• _Assignment_
Each record must be returned exactly, apart from the pictures, which stay out.

Electronics engineering source data:

Start of Block

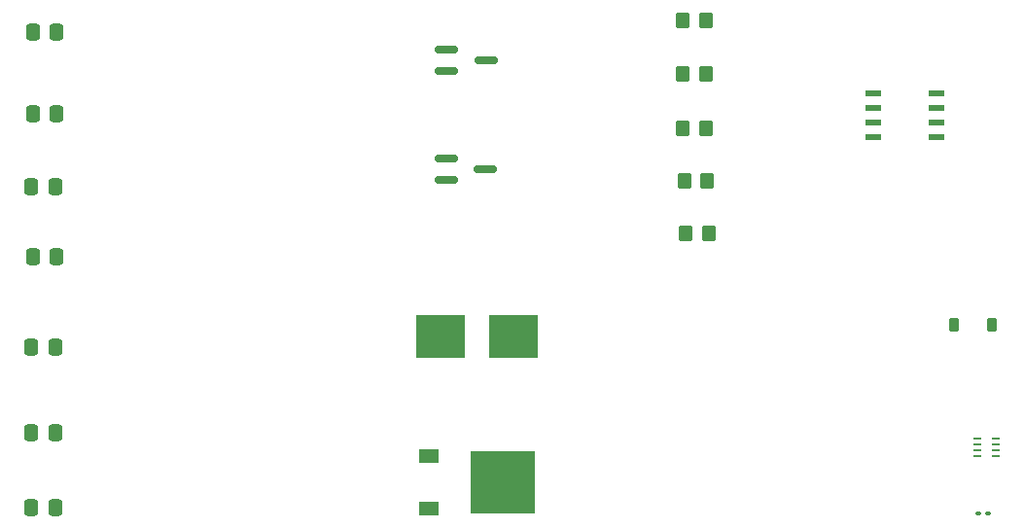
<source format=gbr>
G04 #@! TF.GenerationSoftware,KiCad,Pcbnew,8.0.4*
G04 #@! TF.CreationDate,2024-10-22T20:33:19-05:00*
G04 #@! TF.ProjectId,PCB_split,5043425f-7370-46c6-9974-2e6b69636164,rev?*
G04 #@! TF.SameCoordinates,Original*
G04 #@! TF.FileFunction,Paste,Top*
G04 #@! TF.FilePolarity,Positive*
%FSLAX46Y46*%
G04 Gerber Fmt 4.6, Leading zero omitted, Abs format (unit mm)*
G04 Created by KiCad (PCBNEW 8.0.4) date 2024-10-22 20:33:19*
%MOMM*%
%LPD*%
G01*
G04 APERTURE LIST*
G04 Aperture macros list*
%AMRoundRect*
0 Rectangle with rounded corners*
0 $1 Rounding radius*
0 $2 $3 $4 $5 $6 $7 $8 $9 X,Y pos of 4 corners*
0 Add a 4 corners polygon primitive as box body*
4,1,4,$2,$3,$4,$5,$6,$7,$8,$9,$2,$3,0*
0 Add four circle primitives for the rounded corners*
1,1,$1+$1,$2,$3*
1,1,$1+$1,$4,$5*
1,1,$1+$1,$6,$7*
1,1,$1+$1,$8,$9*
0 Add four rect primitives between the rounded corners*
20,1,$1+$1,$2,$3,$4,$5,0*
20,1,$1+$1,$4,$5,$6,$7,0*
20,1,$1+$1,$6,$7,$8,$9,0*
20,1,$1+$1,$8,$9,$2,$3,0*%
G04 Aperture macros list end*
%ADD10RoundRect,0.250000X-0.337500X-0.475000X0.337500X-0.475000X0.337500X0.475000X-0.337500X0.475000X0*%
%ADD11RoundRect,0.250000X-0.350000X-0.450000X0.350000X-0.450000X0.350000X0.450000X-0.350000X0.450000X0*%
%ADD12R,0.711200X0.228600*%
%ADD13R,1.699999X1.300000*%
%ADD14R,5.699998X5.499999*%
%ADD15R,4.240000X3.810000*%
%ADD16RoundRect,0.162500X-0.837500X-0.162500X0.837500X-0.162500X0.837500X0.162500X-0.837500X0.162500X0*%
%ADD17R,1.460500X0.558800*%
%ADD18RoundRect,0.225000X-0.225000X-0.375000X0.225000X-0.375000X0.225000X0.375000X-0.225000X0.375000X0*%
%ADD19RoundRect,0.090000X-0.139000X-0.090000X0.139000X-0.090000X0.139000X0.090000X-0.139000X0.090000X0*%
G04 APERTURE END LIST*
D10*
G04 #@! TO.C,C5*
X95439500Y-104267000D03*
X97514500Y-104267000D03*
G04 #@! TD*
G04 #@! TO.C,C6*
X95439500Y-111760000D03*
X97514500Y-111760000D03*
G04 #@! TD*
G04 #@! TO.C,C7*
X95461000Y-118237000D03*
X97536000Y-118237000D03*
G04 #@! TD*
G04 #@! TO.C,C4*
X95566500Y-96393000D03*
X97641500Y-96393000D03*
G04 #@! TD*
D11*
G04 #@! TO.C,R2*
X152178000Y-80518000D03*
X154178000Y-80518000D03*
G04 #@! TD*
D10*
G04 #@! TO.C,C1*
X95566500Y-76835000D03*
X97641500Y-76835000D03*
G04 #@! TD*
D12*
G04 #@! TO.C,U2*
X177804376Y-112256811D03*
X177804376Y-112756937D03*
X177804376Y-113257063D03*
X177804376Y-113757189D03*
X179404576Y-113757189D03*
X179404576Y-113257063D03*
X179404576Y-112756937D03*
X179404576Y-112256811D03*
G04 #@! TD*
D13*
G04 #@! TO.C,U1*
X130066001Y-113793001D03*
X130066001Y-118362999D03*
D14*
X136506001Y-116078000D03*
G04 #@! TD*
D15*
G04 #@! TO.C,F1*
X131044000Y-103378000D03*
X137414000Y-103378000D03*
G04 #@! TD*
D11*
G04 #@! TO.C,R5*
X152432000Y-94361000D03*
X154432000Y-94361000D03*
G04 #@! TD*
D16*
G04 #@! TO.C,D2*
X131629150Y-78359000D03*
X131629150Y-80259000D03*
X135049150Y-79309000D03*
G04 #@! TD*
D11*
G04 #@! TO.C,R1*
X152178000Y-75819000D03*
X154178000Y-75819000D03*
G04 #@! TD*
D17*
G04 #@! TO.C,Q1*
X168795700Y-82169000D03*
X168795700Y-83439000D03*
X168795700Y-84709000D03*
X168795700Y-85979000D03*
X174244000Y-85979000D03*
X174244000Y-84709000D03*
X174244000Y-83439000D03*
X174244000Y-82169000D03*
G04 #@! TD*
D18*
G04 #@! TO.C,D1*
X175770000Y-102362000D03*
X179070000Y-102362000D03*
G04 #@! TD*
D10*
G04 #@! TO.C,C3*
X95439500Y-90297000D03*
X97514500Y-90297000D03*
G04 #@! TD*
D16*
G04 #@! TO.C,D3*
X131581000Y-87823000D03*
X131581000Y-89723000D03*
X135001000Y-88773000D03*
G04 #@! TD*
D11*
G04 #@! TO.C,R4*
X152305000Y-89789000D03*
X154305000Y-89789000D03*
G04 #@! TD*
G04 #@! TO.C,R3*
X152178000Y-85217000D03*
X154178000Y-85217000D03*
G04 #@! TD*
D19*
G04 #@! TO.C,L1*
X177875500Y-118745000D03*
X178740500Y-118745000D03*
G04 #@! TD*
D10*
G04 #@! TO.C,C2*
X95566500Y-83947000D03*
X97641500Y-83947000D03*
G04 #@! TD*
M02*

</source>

End of Block

• _Exercise response_
<source format=gbr>
G04 #@! TF.GenerationSoftware,KiCad,Pcbnew,8.0.4*
G04 #@! TF.CreationDate,2024-10-22T20:33:19-05:00*
G04 #@! TF.ProjectId,PCB_split,5043425f-7370-46c6-9974-2e6b69636164,rev?*
G04 #@! TF.SameCoordinates,Original*
G04 #@! TF.FileFunction,Paste,Top*
G04 #@! TF.FilePolarity,Positive*
%FSLAX46Y46*%
G04 Gerber Fmt 4.6, Leading zero omitted, Abs format (unit mm)*
G04 Created by KiCad (PCBNEW 8.0.4) date 2024-10-22 20:33:19*
%MOMM*%
%LPD*%
G01*
G04 APERTURE LIST*
G04 Aperture macros list*
%AMRoundRect*
0 Rectangle with rounded corners*
0 $1 Rounding radius*
0 $2 $3 $4 $5 $6 $7 $8 $9 X,Y pos of 4 corners*
0 Add a 4 corners polygon primitive as box body*
4,1,4,$2,$3,$4,$5,$6,$7,$8,$9,$2,$3,0*
0 Add four circle primitives for the rounded corners*
1,1,$1+$1,$2,$3*
1,1,$1+$1,$4,$5*
1,1,$1+$1,$6,$7*
1,1,$1+$1,$8,$9*
0 Add four rect primitives between the rounded corners*
20,1,$1+$1,$2,$3,$4,$5,0*
20,1,$1+$1,$4,$5,$6,$7,0*
20,1,$1+$1,$6,$7,$8,$9,0*
20,1,$1+$1,$8,$9,$2,$3,0*%
G04 Aperture macros list end*
%ADD10RoundRect,0.250000X-0.337500X-0.475000X0.337500X-0.475000X0.337500X0.475000X-0.337500X0.475000X0*%
%ADD11RoundRect,0.250000X-0.350000X-0.450000X0.350000X-0.450000X0.350000X0.450000X-0.350000X0.450000X0*%
%ADD12R,0.711200X0.228600*%
%ADD13R,1.699999X1.300000*%
%ADD14R,5.699998X5.499999*%
%ADD15R,4.240000X3.810000*%
%ADD16RoundRect,0.162500X-0.837500X-0.162500X0.837500X-0.162500X0.837500X0.162500X-0.837500X0.162500X0*%
%ADD17R,1.460500X0.558800*%
%ADD18RoundRect,0.225000X-0.225000X-0.375000X0.225000X-0.375000X0.225000X0.375000X-0.225000X0.375000X0*%
%ADD19RoundRect,0.090000X-0.139000X-0.090000X0.139000X-0.090000X0.139000X0.090000X-0.139000X0.090000X0*%
G04 APERTURE END LIST*
D10*
G04 #@! TO.C,C5*
X95439500Y-104267000D03*
X97514500Y-104267000D03*
G04 #@! TD*
G04 #@! TO.C,C6*
X95439500Y-111760000D03*
X97514500Y-111760000D03*
G04 #@! TD*
G04 #@! TO.C,C7*
X95461000Y-118237000D03*
X97536000Y-118237000D03*
G04 #@! TD*
G04 #@! TO.C,C4*
X95566500Y-96393000D03*
X97641500Y-96393000D03*
G04 #@! TD*
D11*
G04 #@! TO.C,R2*
X152178000Y-80518000D03*
X154178000Y-80518000D03*
G04 #@! TD*
D10*
G04 #@! TO.C,C1*
X95566500Y-76835000D03*
X97641500Y-76835000D03*
G04 #@! TD*
D12*
G04 #@! TO.C,U2*
X177804376Y-112256811D03*
X177804376Y-112756937D03*
X177804376Y-113257063D03*
X177804376Y-113757189D03*
X179404576Y-113757189D03*
X179404576Y-113257063D03*
X179404576Y-112756937D03*
X179404576Y-112256811D03*
G04 #@! TD*
D13*
G04 #@! TO.C,U1*
X130066001Y-113793001D03*
X130066001Y-118362999D03*
D14*
X136506001Y-116078000D03*
G04 #@! TD*
D15*
G04 #@! TO.C,F1*
X131044000Y-103378000D03*
X137414000Y-103378000D03*
G04 #@! TD*
D11*
G04 #@! TO.C,R5*
X152432000Y-94361000D03*
X154432000Y-94361000D03*
G04 #@! TD*
D16*
G04 #@! TO.C,D2*
X131629150Y-78359000D03*
X131629150Y-80259000D03*
X135049150Y-79309000D03*
G04 #@! TD*
D11*
G04 #@! TO.C,R1*
X152178000Y-75819000D03*
X154178000Y-75819000D03*
G04 #@! TD*
D17*
G04 #@! TO.C,Q1*
X168795700Y-82169000D03*
X168795700Y-83439000D03*
X168795700Y-84709000D03*
X168795700Y-85979000D03*
X174244000Y-85979000D03*
X174244000Y-84709000D03*
X174244000Y-83439000D03*
X174244000Y-82169000D03*
G04 #@! TD*
D18*
G04 #@! TO.C,D1*
X175770000Y-102362000D03*
X179070000Y-102362000D03*
G04 #@! TD*
D10*
G04 #@! TO.C,C3*
X95439500Y-90297000D03*
X97514500Y-90297000D03*
G04 #@! TD*
D16*
G04 #@! TO.C,D3*
X131581000Y-87823000D03*
X131581000Y-89723000D03*
X135001000Y-88773000D03*
G04 #@! TD*
D11*
G04 #@! TO.C,R4*
X152305000Y-89789000D03*
X154305000Y-89789000D03*
G04 #@! TD*
G04 #@! TO.C,R3*
X152178000Y-85217000D03*
X154178000Y-85217000D03*
G04 #@! TD*
D19*
G04 #@! TO.C,L1*
X177875500Y-118745000D03*
X178740500Y-118745000D03*
G04 #@! TD*
D10*
G04 #@! TO.C,C2*
X95566500Y-83947000D03*
X97641500Y-83947000D03*
G04 #@! TD*
M02*

</source>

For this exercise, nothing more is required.